A parcialidade do julgador pode
ser, em alguns casos, presumida (como na hipótese de vir a julgar um parente, por
exemplo). Em outros, ela é afirmada pelo próprio juiz, que se declara impedido
ou revela seu sentimento pessoal quanto à pessoa ou causa em julgamento. Quando
não resulta de fato incontroverso, deve ser provada, e a prova da parcialidade
dispensa prova do prejuízo, que é presumido.
São numerosas as regras que visam
assegurar a imparcialidade, não apenas nos processos judiciais, mas também nos
administrativos; mesmo entidades privadas recorrem a expedientes dessa ordem,
como no caso da proibição estatutária de que o administrador presida a assembleia
que delibera sobre as contas de sua gestão. Dada a importância desse princípio,
regras dessa natureza não são meras “tecnicalidades”, como, muitas vezes, querem
fazer crer jornalistas e comentaristas do cada vez mais numeroso “noticiário
judicial”.
Aliás, a própria exposição
midiática de juízes e fatos sob sua autoridade é, em alguns países,
disciplinada, com fundamento na preservação da imparcialidade do julgamento.
No futebol, já se viu treinadores,
julgando-se prejudicados por erros de arbitragem atestados pelos comentaristas
dos veículos de imprensa, instruírem seus jogadores a “cavar” faltas e pênalti,
na esperança de que o árbitro, tendo tomado conhecimento dos comentários
feitos, venha a “compensar” o erro anterior. Ocorre que o apitador que assim
procede não faz Justiça, erra duas vezes.
Da mesma forma, em casos
amplamente noticiados pela imprensa, especula-se sobre a capacidade do juiz
manter-se alheio à comoção pública, especialmente quando o magistrado se presta
a tecer comentários públicos sobre os fatos e pessoas que estará a julgar.

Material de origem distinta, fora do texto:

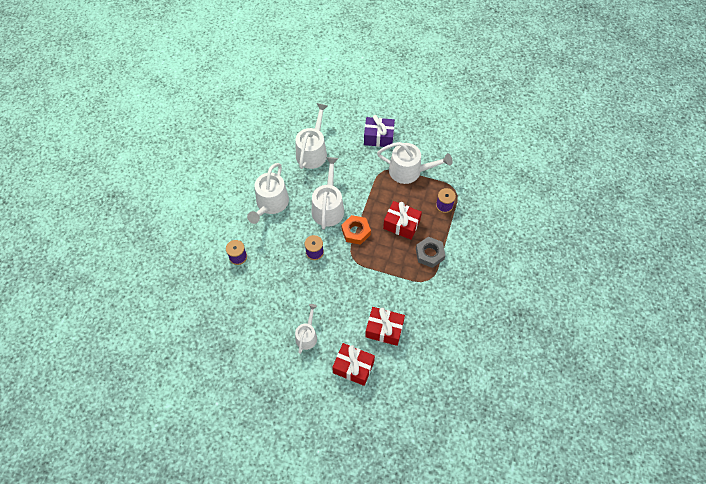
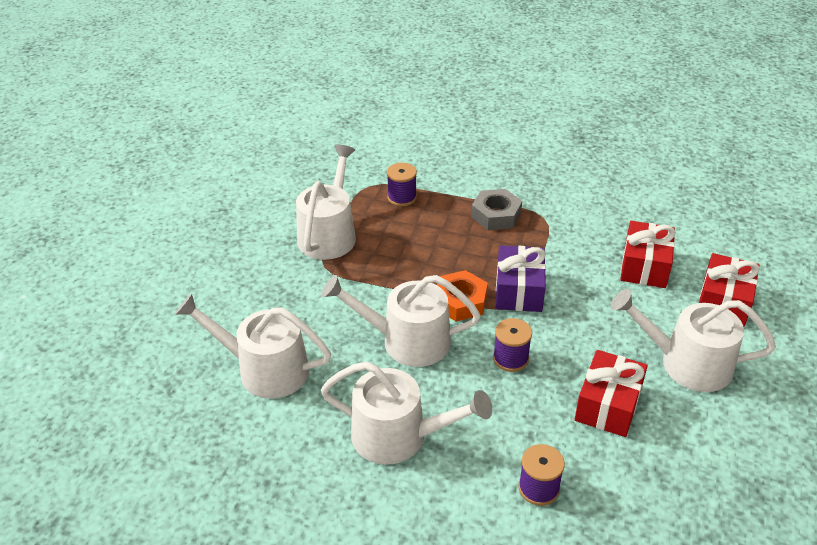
camera: 90 degrees left, 20 degrees down
white watering can [295,304,317,354] -> white watering can [611,289,776,392], size x1.66
purple gift [364,115,395,148] -> purple gift moved to [496,245,546,312]
red gift [383,201,422,240] -> red gift moved to [575,350,648,437]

Como dito, não se espera que os responsáveis por decidir o destino das demandas judiciais sejam absolutamente despidos de valores e opiniões, mas que sejam capazes de enxergar a linha que separa suas convicções pessoais da convicção fundada e fundamentada nos fatos e na Lei, sob pena de cometer injustiças e abalar a confiança da sociedade no Poder Judiciário, o que não costuma terminar bem.